A single version of a CPAN module has a bug which breaks your dependency chain, but the next version will probably fix it. Or the next one, or the next one. Eventually, the march of versions forward will fix the problem. So hard coding "only use version 1.34" into your module takes a temporary problem and applies a permanent halt to upgrades.
So the solution should also be temporary and only last as long as the problem exists. Wouldn't it be neat if there was some way to flag the upgrade of a dependency to be problematic? Wouldn't it be neat if there was a way for the CPAN shell to query a service and request the advisories about a particular module? It's like traffic advisories.
"...and here's Michael Schwern with the CPAN traffic report. Michael?"

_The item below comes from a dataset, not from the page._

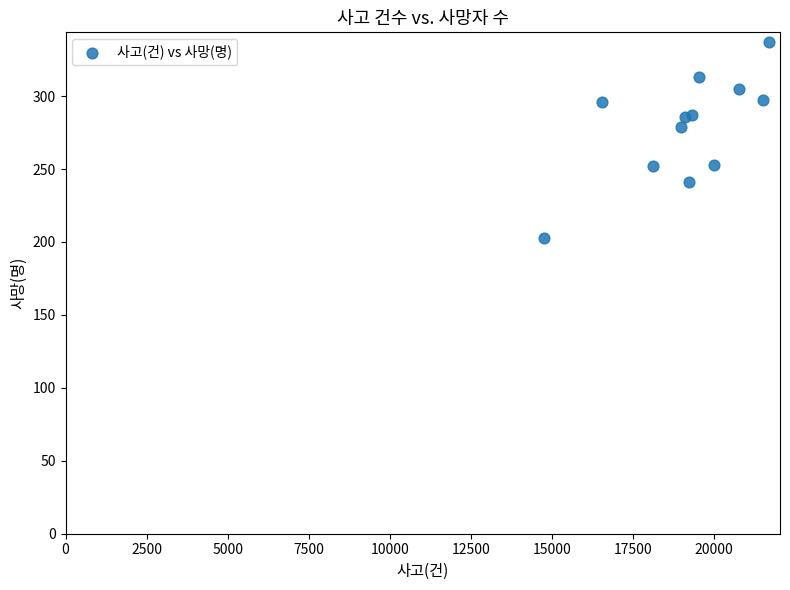

What Y value in the scatter plot is closest to 270?

279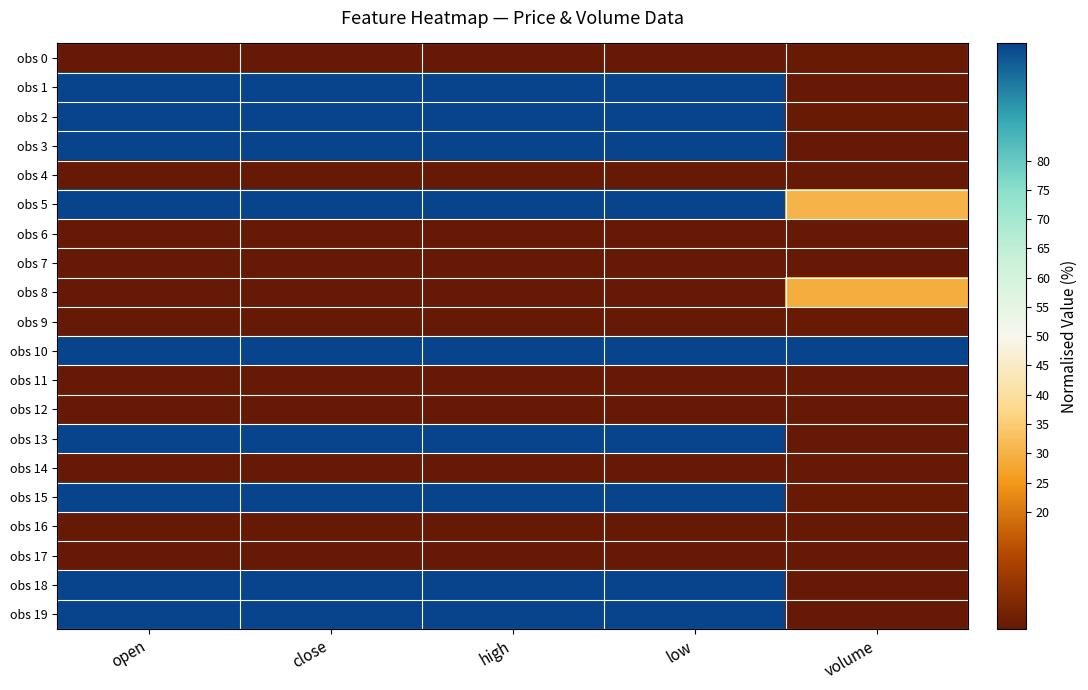

What is the spread (max minus min) of values at volume?

100.0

"Bill, I'm flying over the latest RSS feed and DBI is jack knifed across two lanes of dependency traffic. It looks like a bug fix in Test::More 0.71 revealed a flaw and caused DBI's test suite to skid. A couple of XML modules got tangled up in that crash, the patching crews expect to have them fixed by tomorrow evening. Those of you thinking about installing DBI should avoid the Test::More 0.71 and take the 0.70 instead today. We'll have more updates at the top of the hour. Over to Pudge with the sports. Pudge?"
"Today the Red Sox..."
What happens is when there's a dependency problem, say a bug fix in Test::More reveals test failures in DBI (which it does), the author of the dependent module (Tim) can report a CPAN Version Advisory that DBI 1.59 and Test::More >= 0.71 are incompatible. When a user goes to install DBI the CPAN shell queries the service for any advisories. It uses that information to decide what to do. In this case it might say "DBI 1.59 is incompatible with your installed version of Test::More (0.71). Would you like to downgrade to 0.70?" It could even get clever and note that a given module is only a build requirement and temporarily downgrade just for the build and tests.

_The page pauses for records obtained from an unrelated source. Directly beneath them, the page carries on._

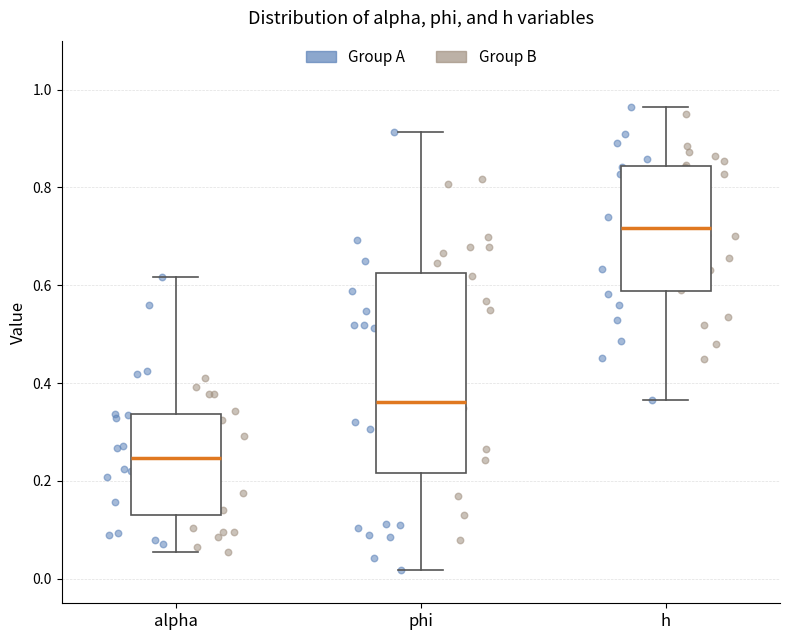

Which box's median line is the highest?

h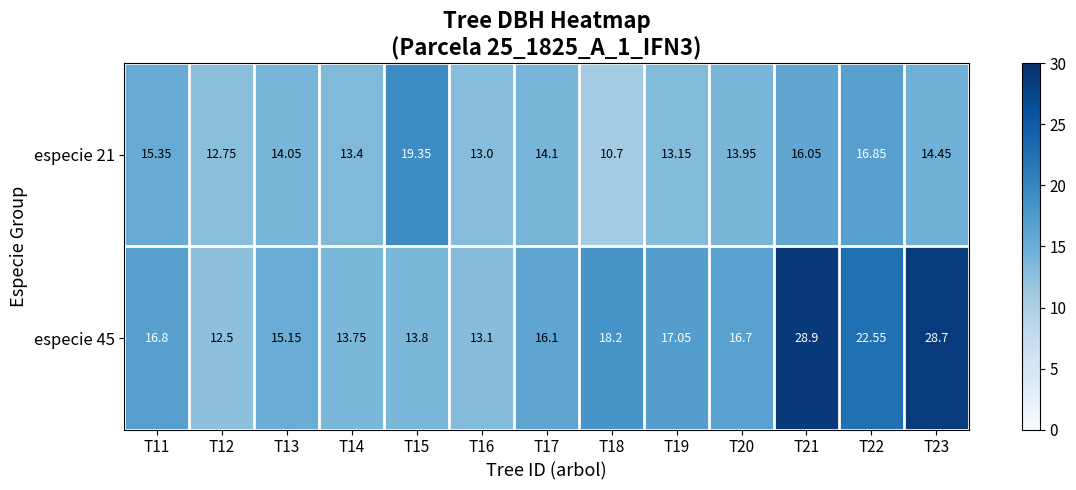

List the series in order of their peak value, lowest first.

especie 21, especie 45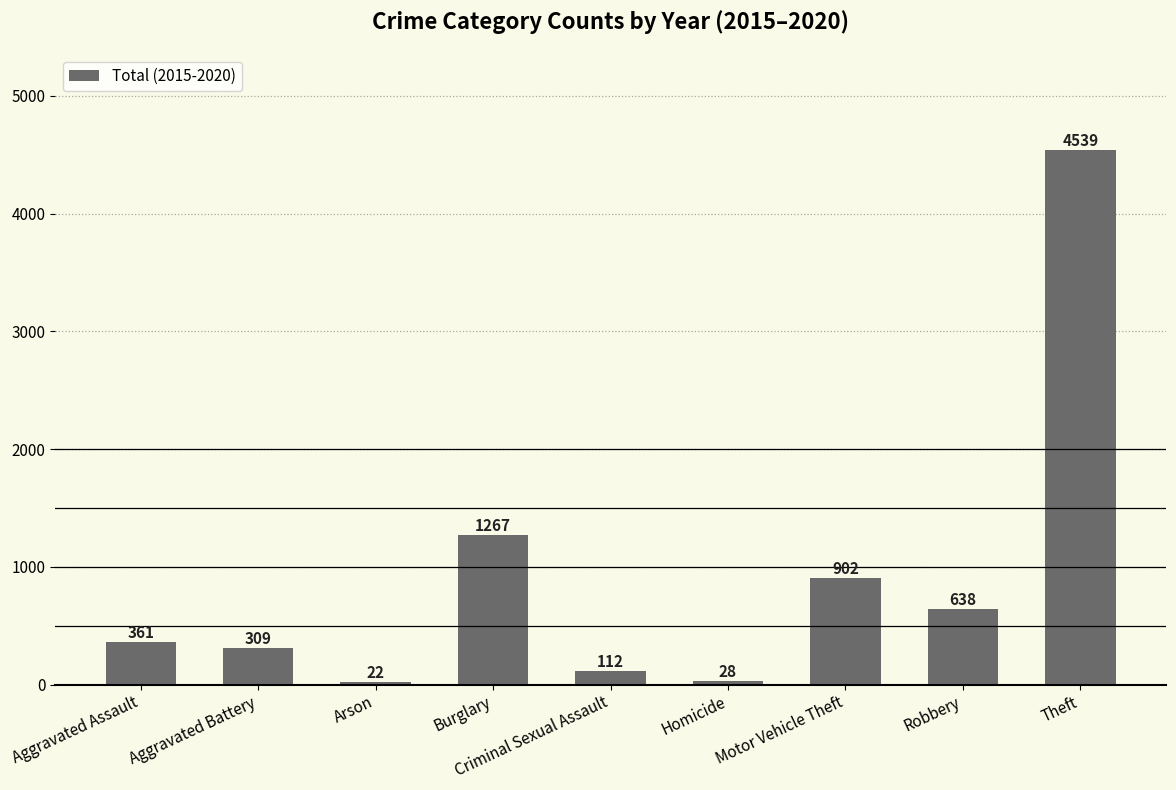

True or false: the data shows 100 at Aggravated Battery.

False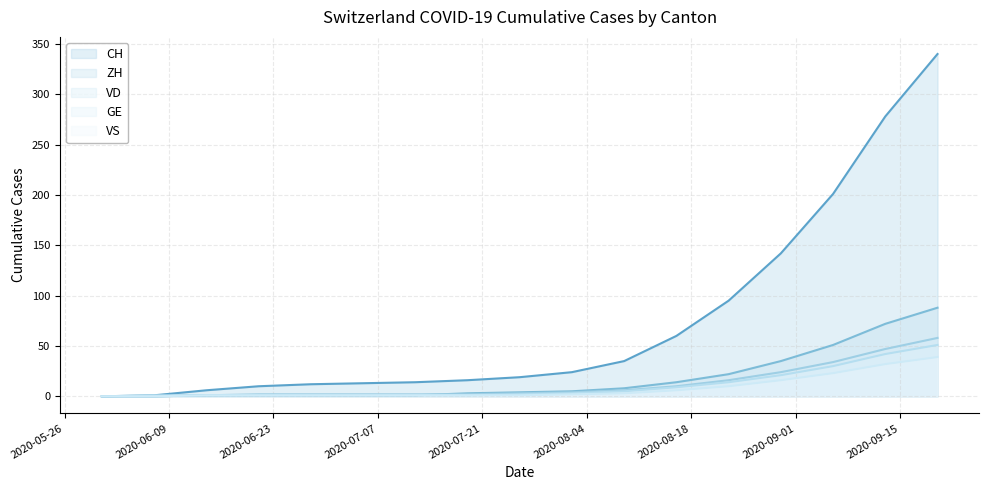

Which series has the largest range (max minus min)?

CH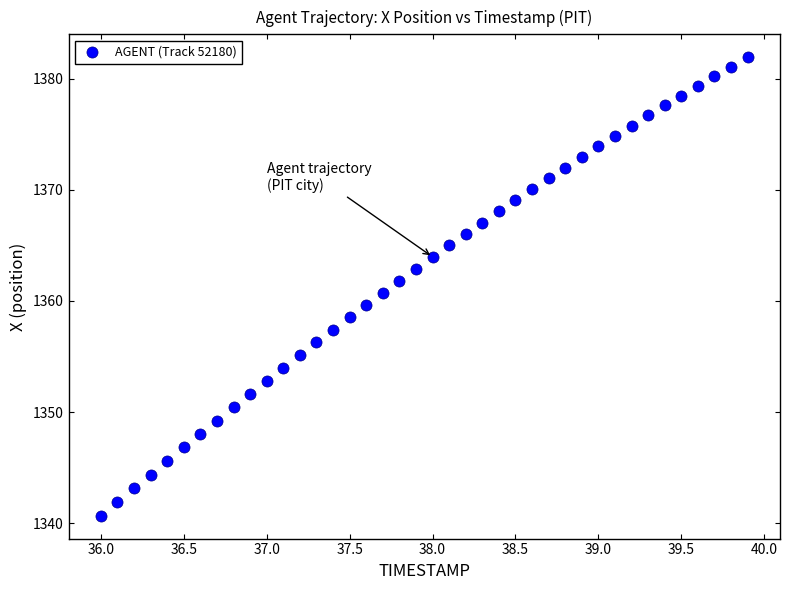

What is the range of Y values (max minus min)?

41.2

You could even go so far as to have the advisories contain a patch.
Later on, when DBI puts out a fixed version and the dependency conflict is resolved, Tim can remove the advisory and dependency resolution marches forward as normal.
The advantages this has over hard-coding this information into, say, DBI's own Makefile.PL is that it's orthogonal to module releases. The problem occurs between DBI releases. DBI would have to release a new version just to say "I don't work with Test::More 0.71" and that's a lot of bother. It also does not require the author to issue the advisory. The author of the dependency could issue an advisory, or a trusted 3rd party. This removes several bottlenecks from the process.
It would seem to relieve much of the day-to-day problems with failing CPAN dependencies these days while hanging onto the basic, forward looking assumption that latest version good.